Diamondiferous Mantle Eclogite: Diamond Surface Features Reveal a Multistage Geologic History
More than 99% of diamonds originally formed in the lithospheric mantle, the cold, rigid mantle that underlies continents, generally <300 km deep (T. Stachel and J.W. Harris, “The origin of cratonic diamonds – Constraints from mineral inclusions,” Ore Geology Reviews, Vol. 34, No. 1-2, 2008, pp. 5–32). In the lithospheric mantle, the two major rock types—and host rocks for diamond—are peridotite (>95 vol.%), composed predominantly of olivine, and eclogite (<5 vol.%), composed of iron-magnesium-calcium garnet and sodium-rich clinopyroxene. Eclogite is a high-pressure and high-temperature metamorphic rock that can form when dense oceanic crust subducts into the mantle beneath continents at convergent margins.
We cannot directly study the deep portion of the earth where diamonds form. Instead, geologists study diamonds themselves, as well as pieces of mantle rock that are transported to the surface as xenoliths by volcanic magmas such as kimberlite or lamproite. The authors have studied one such mantle eclogite xenolith, part of the GIA Museum collection (figure 1). This sample was recovered from a kimberlite in Russia and contained a partially exposed octahedral diamond. The exposed portions of the diamond had visible surface features, including trigons (figure 2).
Trigons are inferred to be etch features that form after diamond crystallization, through interaction with fluids or melts either in the mantle source region or during transport to the surface (J.W. Harris et al., “Morphology of monocrystalline diamond and its inclusions,” Reviews in Mineralogy and Geochemistry, Vol. 88, No. 1, 2022, pp. 119–166).
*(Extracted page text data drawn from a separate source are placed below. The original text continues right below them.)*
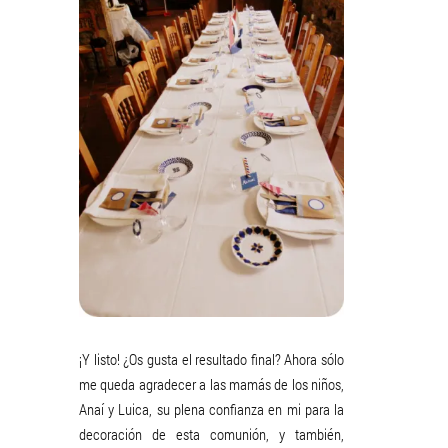
¡Y listo! ¿Os gusta el resultado final? Ahora sólo
me queda agradecer a las mamás de los niños,
Anaí y Luica, su plena confianza en mi para la
decoración de esta comunión, y también,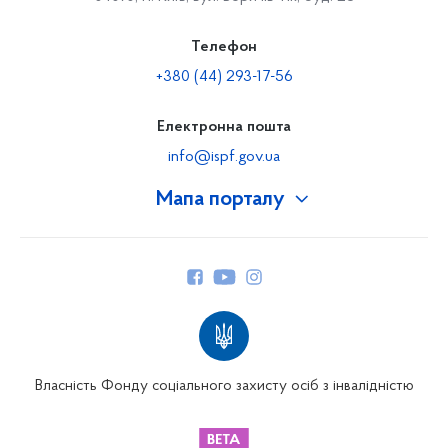
Телефон
+380 (44) 293-17-56
Електронна пошта
info@ispf.gov.ua
Мапа порталу
Про Фонд
Керівництво
Структура Фонду
Територіальні відділення
Вінницьке відділення
Волинське відділення
Власність Фонду соціального захисту осіб з інвалідністю
Дніпропетровське відділення
Донецьке відділення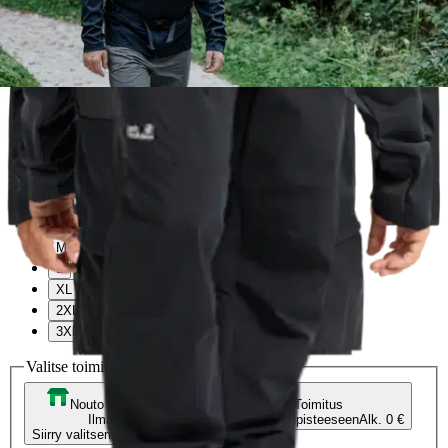
Verkkokaupan hinta
Valittu väri:
phantom
phantom
Valittu koko:
Valitse koko
M
L
XL
2XL
3XL
Valitse toimitustapa
Nouto myymälästä
Toimitus
Ilmainen
Kotiin tai noutopisteeseen
Alk. 0 €
Siirry valitsemaan myymälä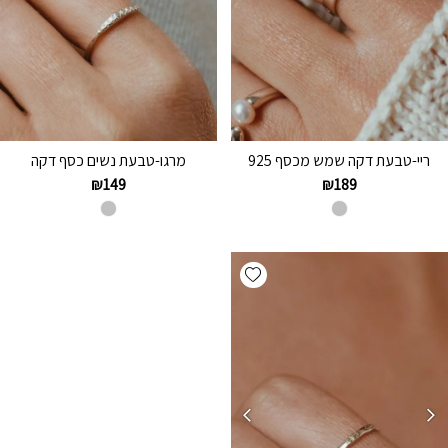
ריי-טבעת דקה שמש מכסף 925
מרגו-טבעת נשים כסף דקה
₪
149
₪
189
Add wishlist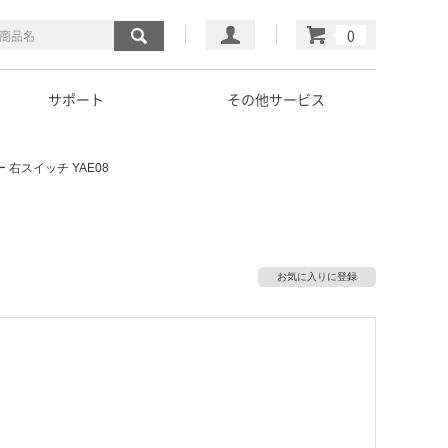
マイページ
カート
サポート
その他サービス
右スイッチ YAE08
お気に入りに登録
）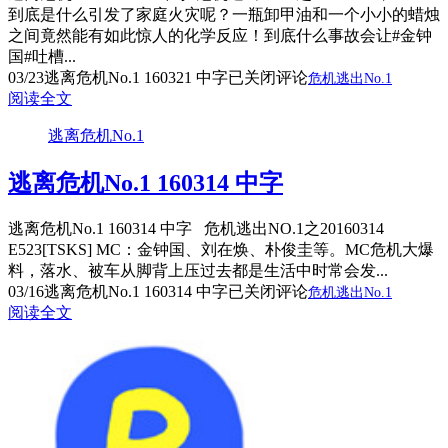
到底是什么引发了家庭火灾呢？一瓶卸甲油和一个小小的蜡烛
之间竟然能有如此惊人的化学反应！到底什么事故会让#金钟
国#吐槽...
03/23
逃离危机No.1 160321 中字
已关闭评论
危机逃出No.1
阅读全文
逃离危机No.1
逃离危机No.1 160314 中字
逃离危机No.1 160314 中字 危机逃出NO.1之20160314
E523[TSKS] MC：金钟国、刘在焕、朴俊圭等。MC危机大爆
料，落水、被车从脚背上压过去都是生活中时常会发...
03/16
逃离危机No.1 160314 中字
已关闭评论
危机逃出No.1
阅读全文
Trigons form exclusively on the octahedral faces of diamond and can have several different orientations. Positive trigons are oriented in the same direction as the octahedral face, and negative trigons have opposing orientation (figure 2). Positive trigons are very rare and may relate to interaction with carbon-oxygen-hydrogen-rich fluids at temperatures between ~800° and 1000°C at near-surface pressures (Z. Li et al., “Positively oriented trigons on diamonds from the Snap Lake kimberlite dike, Canada: Implications for fluids and kimberlite cooling rates,” American Mineralogist, Vol. 103, No. 10, 2018, pp. 1634–1648). Trigons with negative orientation are much more common. It has been shown experimentally that increasing water content in melts could be one cause for the change of a trigon from positive to negative (e.g., A.F. Khokhryakov and Y.N. Pal’yanov, “The dissolution forms of diamond crystals in CaCO3 melt at 7 GPa,” Russian Geology and Geophysics, Vol. 41, No. 5, 2000, pp. 682–687). Diamonds with coexisting positive and negative trigons are extremely rare (e.g., Harris et al., 2022) and may indicate that the diamond experienced a complex multistage history related to thermal or fluid changes after its formation.
Using the acquired infrared absorption spectrum, the authors identified the diamond as type IaAB, containing nitrogen in the A- and B-aggregated forms. When the entire xenolith was exposed to ultraviolet light, the diamond fluoresced blue due to N3 defects (three nitrogen atoms surrounding a lattice vacancy), consistent with the presence of nitrogen impurities.
The diamond also contained an unidentified mineral inclusion with visible iridescence (figure 2). Minerals included fully within diamond (which itself is an impermeable time capsule) represent pieces of the mantle source region present at the time of diamond formation. For this sample, the mineral was too deep within the diamond to conclusively identify it nondestructively. However, if the mineral inclusion could be extracted, its chemical composition might be very useful in reconstructing the geologic history of the host diamond, as well as that of the mantle rocks in which the diamond formed.